Count the lines in the rows below that contain the string "result", treating uppercase and lowercase as different, and give only the number.

=== RECORDS FOR THE EXERCISE ===

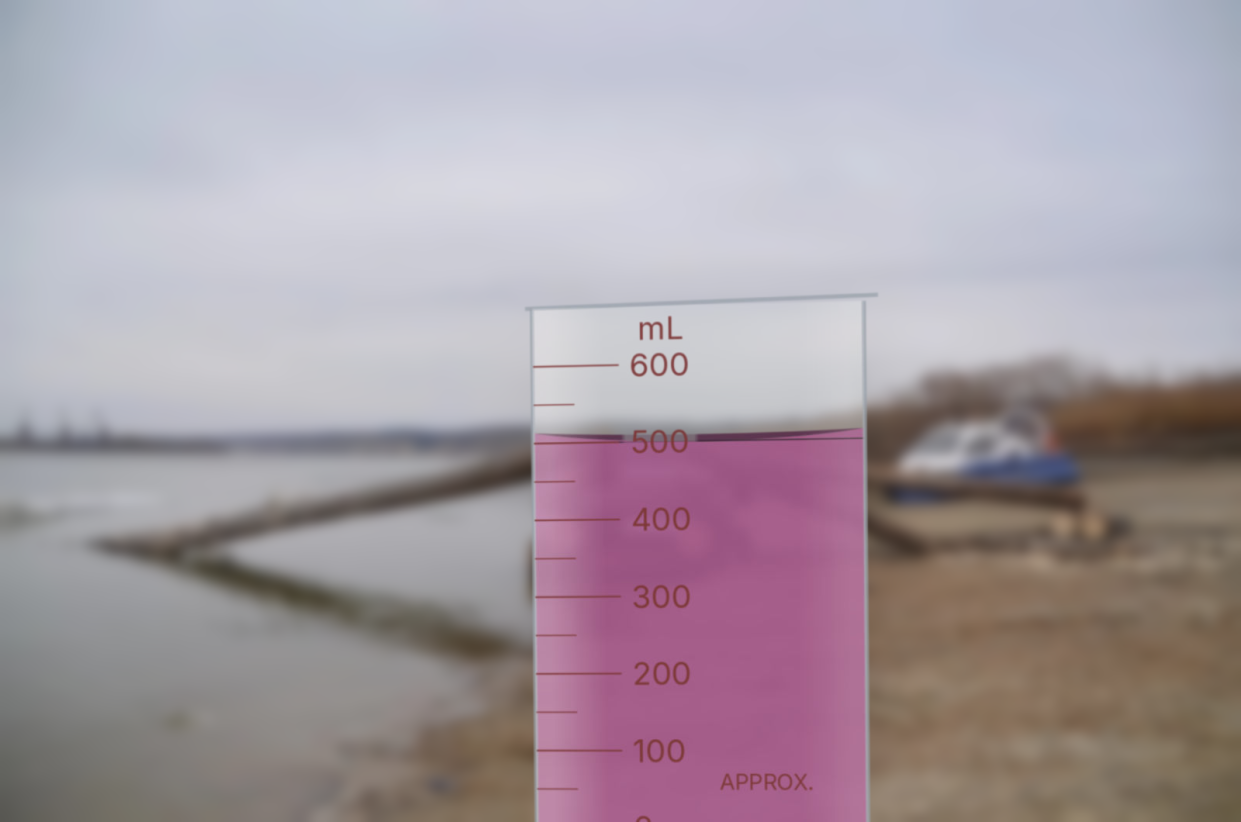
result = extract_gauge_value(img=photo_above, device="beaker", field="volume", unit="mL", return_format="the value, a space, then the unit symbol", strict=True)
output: 500 mL
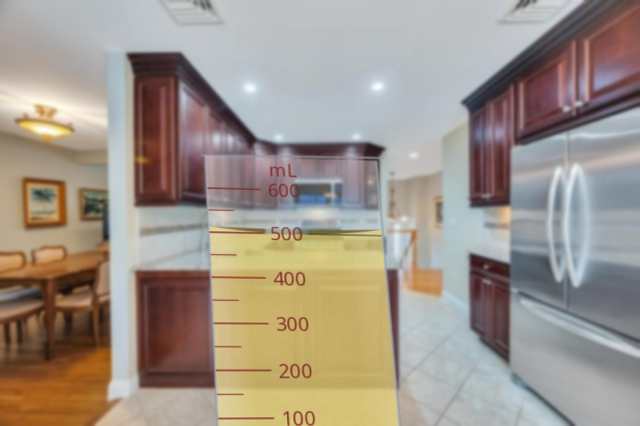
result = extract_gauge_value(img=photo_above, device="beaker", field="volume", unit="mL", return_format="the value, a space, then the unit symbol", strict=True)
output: 500 mL
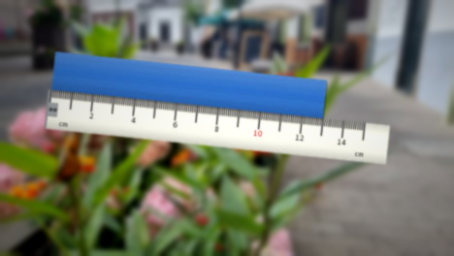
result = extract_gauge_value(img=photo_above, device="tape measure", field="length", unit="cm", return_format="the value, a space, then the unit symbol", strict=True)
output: 13 cm
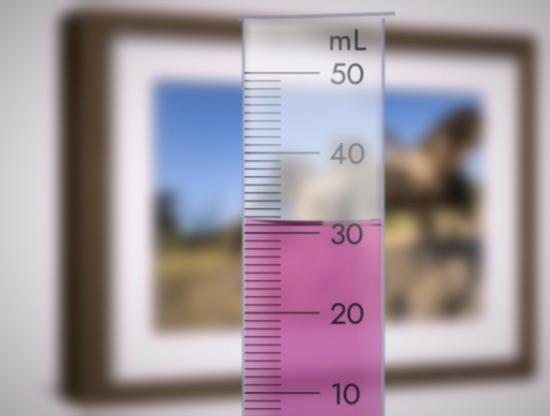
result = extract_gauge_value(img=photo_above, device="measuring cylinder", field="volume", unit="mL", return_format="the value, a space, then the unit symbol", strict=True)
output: 31 mL
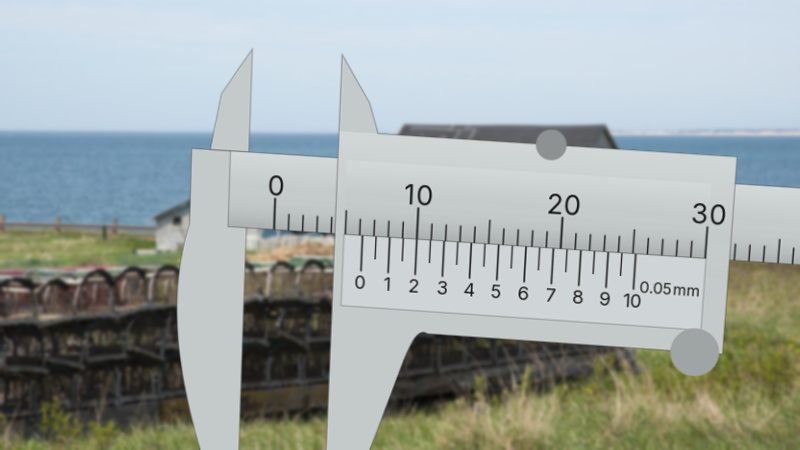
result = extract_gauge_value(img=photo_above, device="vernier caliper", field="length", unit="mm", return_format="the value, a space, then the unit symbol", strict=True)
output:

===

▶ [RESPONSE TO THE TASK]:
5